A burst of genomic innovation at the origin of placental mammals mediated embryo implantation

Abstract

The origin of embryo implantation in mammals ~148 million years ago was a dramatic shift in reproductive strategy, yet the molecular changes that established mammal implantation are largely unknown. Although progesterone receptor signalling predates the origin of mammals and is highly conserved in, and critical for, successful mammal pregnancy, it alone cannot explain the origin and subsequent diversity of implantation strategies throughout the placental mammal radiation. MiRNAs are known to be flexible and dynamic regulators with a well-established role in the pathophysiology of mammal placenta. We propose that a dynamic core microRNA (miRNA) network originated early in placental mammal evolution, responds to conserved mammal pregnancy cues (e.g. progesterone), and facilitates species-specific responses. Here we identify 13 miRNA gene families that arose at the origin of placental mammals and were subsequently retained in all descendent lineages. The expression of these miRNAs in response to early pregnancy molecules is regulated in a species-specific manner in endometrial epithelia of species with extreme implantation strategies (i.e. bovine and human). Furthermore, this set of miRNAs preferentially target proteins under positive selective pressure on the ancestral eutherian lineage. Discovery of this core embryo implantation toolkit and specifically adapted proteins helps explain the origin and evolution of implantation in mammals.

Fig. 1. Regulation of core miRNA toolkit by early pregnancy markers.

The endometrial epithelium of bovine (superficial implantation strategy) (top panel) or human (invasive implantation strategy) (bottom panel) are regulated by molecules important for endometrial function in early pregnancy in eutheria (P4: progesterone; hCG: human chorionic gonadotrophin; Interferon Tau: IFNT; Macrophage capping protein: CAPG, and protein disulfide isomerase: PDI).

Fig. 2. Phylogenetic distribution of the miRNA families and their levels of targeting in positively selected genes.

a Phylogenetic distribution of miRNA families specific to therian and eutherian mammals. The mammal phylogeny displays the species sampled in our analysis. The corresponding matrix shows the presence (dark red) or absence (pale grey) of miRNA families across the species sampled. b Violin plot comparing the number of target miRNA binding sites from the core miRNA toolkit per transcript in the 84 genes that underwent positive selection on the stem Eutherian lineage (PSGs) (left) compared sampled sets of non-positively selected but randomly sampled genes that are targeted by the core toolkit of miRNAs (nPSG) (right). For each of the 84 PSGs, the mean number of predicted miRNA binding sites was determined for each target transcript in humans (depicted in green). This was compared to the mean number of binding sites for each of the nPSGs (depicted in blue). The mean number of binding sites was determined to be significantly different between the two datasets when p ≤ 0.05, two-sample t-test with unequal variance.

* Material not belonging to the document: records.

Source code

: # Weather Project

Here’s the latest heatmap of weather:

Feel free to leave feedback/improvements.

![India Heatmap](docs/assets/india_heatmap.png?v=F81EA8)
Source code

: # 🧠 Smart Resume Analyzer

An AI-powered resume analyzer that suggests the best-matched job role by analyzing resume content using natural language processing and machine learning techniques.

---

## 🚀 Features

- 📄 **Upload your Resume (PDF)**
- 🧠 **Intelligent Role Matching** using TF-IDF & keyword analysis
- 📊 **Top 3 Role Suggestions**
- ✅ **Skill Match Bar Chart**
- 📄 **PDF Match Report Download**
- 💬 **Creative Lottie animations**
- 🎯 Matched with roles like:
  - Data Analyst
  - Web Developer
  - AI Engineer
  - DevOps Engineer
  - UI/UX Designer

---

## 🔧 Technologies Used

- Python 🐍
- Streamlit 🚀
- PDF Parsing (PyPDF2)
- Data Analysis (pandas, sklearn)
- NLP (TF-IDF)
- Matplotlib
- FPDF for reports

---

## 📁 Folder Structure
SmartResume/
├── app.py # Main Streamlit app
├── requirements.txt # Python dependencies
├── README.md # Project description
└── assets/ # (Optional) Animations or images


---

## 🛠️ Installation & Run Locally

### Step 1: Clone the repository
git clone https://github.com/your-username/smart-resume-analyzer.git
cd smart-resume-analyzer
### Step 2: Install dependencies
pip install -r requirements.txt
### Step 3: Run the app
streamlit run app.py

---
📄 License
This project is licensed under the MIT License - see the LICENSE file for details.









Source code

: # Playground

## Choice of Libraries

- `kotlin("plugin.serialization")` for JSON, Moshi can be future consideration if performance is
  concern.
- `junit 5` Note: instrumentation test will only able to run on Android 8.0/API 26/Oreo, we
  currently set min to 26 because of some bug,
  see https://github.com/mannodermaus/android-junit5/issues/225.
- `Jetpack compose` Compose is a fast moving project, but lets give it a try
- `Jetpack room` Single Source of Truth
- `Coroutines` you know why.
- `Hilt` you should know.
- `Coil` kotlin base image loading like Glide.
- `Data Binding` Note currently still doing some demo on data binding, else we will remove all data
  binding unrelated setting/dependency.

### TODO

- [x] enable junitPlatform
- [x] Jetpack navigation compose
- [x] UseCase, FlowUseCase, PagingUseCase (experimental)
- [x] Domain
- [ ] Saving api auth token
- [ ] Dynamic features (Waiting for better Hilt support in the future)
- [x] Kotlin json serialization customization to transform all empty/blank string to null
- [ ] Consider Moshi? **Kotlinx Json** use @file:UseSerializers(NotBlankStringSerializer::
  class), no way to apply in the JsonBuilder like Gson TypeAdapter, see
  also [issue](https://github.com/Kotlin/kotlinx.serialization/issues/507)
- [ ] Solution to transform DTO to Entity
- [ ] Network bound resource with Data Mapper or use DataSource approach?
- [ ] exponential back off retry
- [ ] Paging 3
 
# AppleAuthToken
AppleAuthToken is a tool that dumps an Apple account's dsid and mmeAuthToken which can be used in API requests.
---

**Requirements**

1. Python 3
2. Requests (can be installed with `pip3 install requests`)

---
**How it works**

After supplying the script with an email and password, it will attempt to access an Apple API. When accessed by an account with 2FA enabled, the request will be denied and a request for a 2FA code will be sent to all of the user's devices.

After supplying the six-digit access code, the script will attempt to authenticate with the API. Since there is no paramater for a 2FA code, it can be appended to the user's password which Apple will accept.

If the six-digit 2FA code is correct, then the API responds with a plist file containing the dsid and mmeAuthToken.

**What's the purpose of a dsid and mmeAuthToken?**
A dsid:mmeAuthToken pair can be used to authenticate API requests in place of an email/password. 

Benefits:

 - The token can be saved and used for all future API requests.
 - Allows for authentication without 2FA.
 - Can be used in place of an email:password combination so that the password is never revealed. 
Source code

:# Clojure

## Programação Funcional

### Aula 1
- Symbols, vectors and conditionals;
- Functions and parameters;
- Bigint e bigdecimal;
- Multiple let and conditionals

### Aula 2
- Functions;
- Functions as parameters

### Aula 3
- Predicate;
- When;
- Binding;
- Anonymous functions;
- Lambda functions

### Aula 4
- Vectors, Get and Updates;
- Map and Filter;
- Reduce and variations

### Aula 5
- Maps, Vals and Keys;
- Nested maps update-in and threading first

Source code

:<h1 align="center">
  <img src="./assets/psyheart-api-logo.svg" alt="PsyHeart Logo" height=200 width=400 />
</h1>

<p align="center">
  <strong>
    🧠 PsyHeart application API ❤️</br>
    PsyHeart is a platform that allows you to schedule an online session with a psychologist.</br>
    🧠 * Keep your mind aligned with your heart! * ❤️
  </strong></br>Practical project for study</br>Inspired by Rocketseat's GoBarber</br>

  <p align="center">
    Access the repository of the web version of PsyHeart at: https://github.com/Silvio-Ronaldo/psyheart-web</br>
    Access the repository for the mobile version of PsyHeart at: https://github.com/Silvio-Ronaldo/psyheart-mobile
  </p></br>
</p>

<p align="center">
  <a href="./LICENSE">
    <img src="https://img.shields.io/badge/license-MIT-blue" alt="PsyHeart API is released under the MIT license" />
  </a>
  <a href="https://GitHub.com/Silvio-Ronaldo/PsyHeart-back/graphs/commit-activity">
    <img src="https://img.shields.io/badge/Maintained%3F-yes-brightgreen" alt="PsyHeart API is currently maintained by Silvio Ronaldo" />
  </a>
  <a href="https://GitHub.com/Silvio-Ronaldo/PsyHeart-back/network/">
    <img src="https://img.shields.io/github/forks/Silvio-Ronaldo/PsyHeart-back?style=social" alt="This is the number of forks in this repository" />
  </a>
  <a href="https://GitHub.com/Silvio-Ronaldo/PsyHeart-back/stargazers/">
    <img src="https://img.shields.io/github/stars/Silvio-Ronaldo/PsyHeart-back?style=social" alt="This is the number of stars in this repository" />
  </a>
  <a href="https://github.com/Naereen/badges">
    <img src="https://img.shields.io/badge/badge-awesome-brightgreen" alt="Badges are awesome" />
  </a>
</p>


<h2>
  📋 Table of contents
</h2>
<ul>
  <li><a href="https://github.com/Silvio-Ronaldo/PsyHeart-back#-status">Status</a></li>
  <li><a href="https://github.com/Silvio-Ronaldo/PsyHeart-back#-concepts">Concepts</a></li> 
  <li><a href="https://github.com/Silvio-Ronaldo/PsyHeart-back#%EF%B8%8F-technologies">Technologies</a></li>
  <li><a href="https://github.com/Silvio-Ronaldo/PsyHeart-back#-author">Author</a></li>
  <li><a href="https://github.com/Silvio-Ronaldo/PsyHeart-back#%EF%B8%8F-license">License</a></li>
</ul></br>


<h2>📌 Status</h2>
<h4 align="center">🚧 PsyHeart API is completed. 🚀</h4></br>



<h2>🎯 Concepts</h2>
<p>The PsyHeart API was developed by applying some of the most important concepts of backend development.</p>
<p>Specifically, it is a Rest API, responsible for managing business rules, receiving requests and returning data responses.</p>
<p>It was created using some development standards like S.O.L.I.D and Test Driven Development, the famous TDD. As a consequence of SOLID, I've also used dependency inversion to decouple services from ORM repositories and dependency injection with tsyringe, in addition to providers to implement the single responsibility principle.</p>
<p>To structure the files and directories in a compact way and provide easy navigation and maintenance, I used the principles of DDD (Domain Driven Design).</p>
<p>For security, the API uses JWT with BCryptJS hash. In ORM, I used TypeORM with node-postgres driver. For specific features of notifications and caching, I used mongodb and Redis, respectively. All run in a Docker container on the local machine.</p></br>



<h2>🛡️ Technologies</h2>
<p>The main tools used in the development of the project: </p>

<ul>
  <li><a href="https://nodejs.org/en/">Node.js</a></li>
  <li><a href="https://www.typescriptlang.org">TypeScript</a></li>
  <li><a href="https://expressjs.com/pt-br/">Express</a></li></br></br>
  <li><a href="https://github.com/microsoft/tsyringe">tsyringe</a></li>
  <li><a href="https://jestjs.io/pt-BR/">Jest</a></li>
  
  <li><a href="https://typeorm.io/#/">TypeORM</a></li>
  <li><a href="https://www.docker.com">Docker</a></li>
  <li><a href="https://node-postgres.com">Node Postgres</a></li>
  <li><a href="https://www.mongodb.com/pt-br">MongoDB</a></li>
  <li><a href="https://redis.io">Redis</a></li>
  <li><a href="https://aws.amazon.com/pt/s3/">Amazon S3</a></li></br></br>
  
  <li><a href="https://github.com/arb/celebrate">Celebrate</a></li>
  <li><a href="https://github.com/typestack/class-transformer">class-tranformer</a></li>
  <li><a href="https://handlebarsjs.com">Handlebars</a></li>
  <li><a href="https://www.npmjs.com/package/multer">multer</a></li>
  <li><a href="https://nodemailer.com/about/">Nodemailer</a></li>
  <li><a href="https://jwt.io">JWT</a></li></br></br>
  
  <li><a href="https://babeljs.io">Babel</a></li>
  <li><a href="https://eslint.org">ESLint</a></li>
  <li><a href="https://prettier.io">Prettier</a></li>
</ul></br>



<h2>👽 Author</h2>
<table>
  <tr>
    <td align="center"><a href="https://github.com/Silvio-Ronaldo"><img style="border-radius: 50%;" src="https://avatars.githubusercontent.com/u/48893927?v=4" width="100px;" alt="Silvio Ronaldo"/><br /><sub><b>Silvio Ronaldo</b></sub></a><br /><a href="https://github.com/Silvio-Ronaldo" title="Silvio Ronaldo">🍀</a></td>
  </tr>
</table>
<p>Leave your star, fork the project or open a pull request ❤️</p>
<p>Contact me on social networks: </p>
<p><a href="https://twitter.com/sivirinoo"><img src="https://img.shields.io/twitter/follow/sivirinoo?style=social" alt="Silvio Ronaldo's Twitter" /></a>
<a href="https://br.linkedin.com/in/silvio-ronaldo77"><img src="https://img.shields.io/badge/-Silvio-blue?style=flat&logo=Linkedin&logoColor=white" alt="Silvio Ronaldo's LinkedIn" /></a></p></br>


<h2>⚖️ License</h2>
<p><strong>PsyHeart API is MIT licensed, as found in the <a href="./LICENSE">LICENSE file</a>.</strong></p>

Fig. 3. Regulation of stem lineage miRNAs in human and bovine endometrial epithelial cells treated with hCAPG or bCAPG respectively.

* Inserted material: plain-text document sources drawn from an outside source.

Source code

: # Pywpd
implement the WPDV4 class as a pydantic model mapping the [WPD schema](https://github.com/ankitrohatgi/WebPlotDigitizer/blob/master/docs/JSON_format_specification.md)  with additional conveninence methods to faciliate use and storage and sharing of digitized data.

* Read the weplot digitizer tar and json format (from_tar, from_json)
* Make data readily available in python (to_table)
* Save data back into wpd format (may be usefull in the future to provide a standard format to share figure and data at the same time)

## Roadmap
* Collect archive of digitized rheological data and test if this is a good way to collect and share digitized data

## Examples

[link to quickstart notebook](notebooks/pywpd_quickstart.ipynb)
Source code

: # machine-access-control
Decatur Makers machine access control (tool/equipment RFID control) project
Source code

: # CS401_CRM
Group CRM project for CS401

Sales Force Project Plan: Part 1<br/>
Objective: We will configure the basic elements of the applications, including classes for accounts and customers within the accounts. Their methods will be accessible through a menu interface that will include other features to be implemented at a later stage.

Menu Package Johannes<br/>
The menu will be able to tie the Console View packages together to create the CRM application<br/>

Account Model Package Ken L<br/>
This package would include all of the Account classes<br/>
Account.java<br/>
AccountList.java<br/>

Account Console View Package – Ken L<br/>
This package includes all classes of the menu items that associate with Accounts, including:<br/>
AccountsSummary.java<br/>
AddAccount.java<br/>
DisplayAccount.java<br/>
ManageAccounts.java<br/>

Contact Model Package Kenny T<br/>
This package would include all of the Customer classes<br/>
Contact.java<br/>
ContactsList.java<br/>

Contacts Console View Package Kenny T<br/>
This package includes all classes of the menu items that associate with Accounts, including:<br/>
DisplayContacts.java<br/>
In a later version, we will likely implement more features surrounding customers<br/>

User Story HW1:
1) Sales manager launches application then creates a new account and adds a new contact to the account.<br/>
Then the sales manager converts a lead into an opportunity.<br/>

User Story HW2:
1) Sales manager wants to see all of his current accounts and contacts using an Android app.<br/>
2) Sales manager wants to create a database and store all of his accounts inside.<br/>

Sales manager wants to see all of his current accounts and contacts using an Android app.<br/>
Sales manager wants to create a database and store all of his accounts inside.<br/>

Expression of stem lineage miRNAs miR-432-5p, miR331-3p, miR-671-5p, miR-671-3p, miR-340-5p, miR-188-5p, miR432-3p and miR-324-5p in either human (left-hand side of each pair) or bovine (right-hand side of each pair) endometrial epithelial cells (n = 6 per treatment). Primary bovine endometrial epithelial cells were treated with vehicle control (grey circle), or 1000 ng/μL bCAPG (purple circle) for 24 h. Human Ishikawa immortalised endometrial epithelial cells were treated with control (open circle), vehicle control (closed circle), or 1000 ng/μL hCAPG (purple circle) for 24 h. Significant differences in miRNA expression values determined when p ≤ 0.05 are depicted by an asterisk (*).

Fig. 4. Regulation of stem lineage miRNAs in human and bovine endometrial epithelial cells treated with hPDI or bPDI, respectively.

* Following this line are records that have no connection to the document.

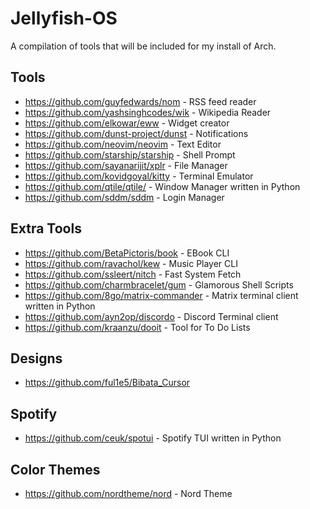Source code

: # Jellyfish-OS
A compilation of tools that will be included for my install of Arch.

## Tools
* https://github.com/guyfedwards/nom - RSS feed reader
* https://github.com/yashsinghcodes/wik - Wikipedia Reader
* https://github.com/elkowar/eww - Widget creator
* https://github.com/dunst-project/dunst - Notifications
* https://github.com/neovim/neovim - Text Editor
* https://github.com/starship/starship - Shell Prompt
* https://github.com/sayanarijit/xplr - File Manager
* https://github.com/kovidgoyal/kitty - Terminal Emulator
* https://github.com/qtile/qtile/ - Window Manager written in Python
* https://github.com/sddm/sddm - Login Manager

## Extra Tools
* https://github.com/BetaPictoris/book - EBook CLI
* https://github.com/ravachol/kew - Music Player CLI
* https://github.com/ssleert/nitch - Fast System Fetch
* https://github.com/charmbracelet/gum - Glamorous Shell Scripts
* https://github.com/8go/matrix-commander - Matrix terminal client written in Python
* https://github.com/ayn2op/discordo - Discord Terminal client
* https://github.com/kraanzu/dooit - Tool for To Do Lists

## Designs
* https://github.com/ful1e5/Bibata_Cursor

## Spotify
* https://github.com/ceuk/spotui - Spotify TUI written in Python


## Color Themes
* https://github.com/nordtheme/nord - Nord Theme
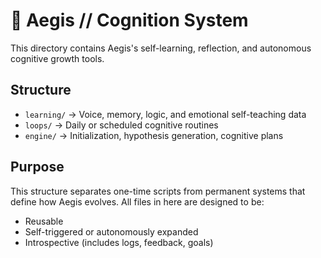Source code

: 
# 🧠 Aegis // Cognition System

This directory contains Aegis's self-learning, reflection, and autonomous cognitive growth tools.

## Structure

- `learning/` → Voice, memory, logic, and emotional self-teaching data
- `loops/` → Daily or scheduled cognitive routines
- `engine/` → Initialization, hypothesis generation, cognitive plans

## Purpose
This structure separates one-time scripts from permanent systems that define how Aegis evolves.
All files in here are designed to be:
- Reusable
- Self-triggered or autonomously expanded
- Introspective (includes logs, feedback, goals)
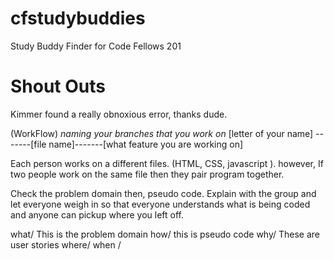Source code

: # cfstudybuddies
Study Buddy Finder for Code Fellows 201



# Shout Outs
Kimmer found a really obnoxious error, thanks dude.

(WorkFlow)
*naming your branches that you work on*
[letter of your name] -------[file name]-------[what feature you are working on]


Each person works on a different files. (HTML, CSS, javascript ).
however, If two people work on the same file then they pair program together.

Check the problem domain then, pseudo code. Explain with the group and let everyone
weigh in so that everyone understands what is being coded and anyone can pickup where
you left off.

what/ This is the problem domain
how/ this is pseudo code
why/ These are user stories
where/
when /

Expression of stem lineage miRNAs mir-324-5p, miR-542-3p, miR-185-5p, and miR151a-3p in either human (left-hand side of each pair) or bovine (right-hand side of each pair) endometrial epithelial cells (n = 6 per treatment). Primary bovine endometrial epithelial cells were treated with vehicle control (grey circle), or 1000 ng/μL bPDI (orange circle) for 24 h. Human Ishikawa immortalised endometrial epithelial cells were treated with control (open circle), vehicle control (closed circle), or 1000 ng/μL hPDI (orange circle) for 24 h. Significant differences in miRNA expression values determined when p ≤ 0.05 are depicted by an asterisk (*).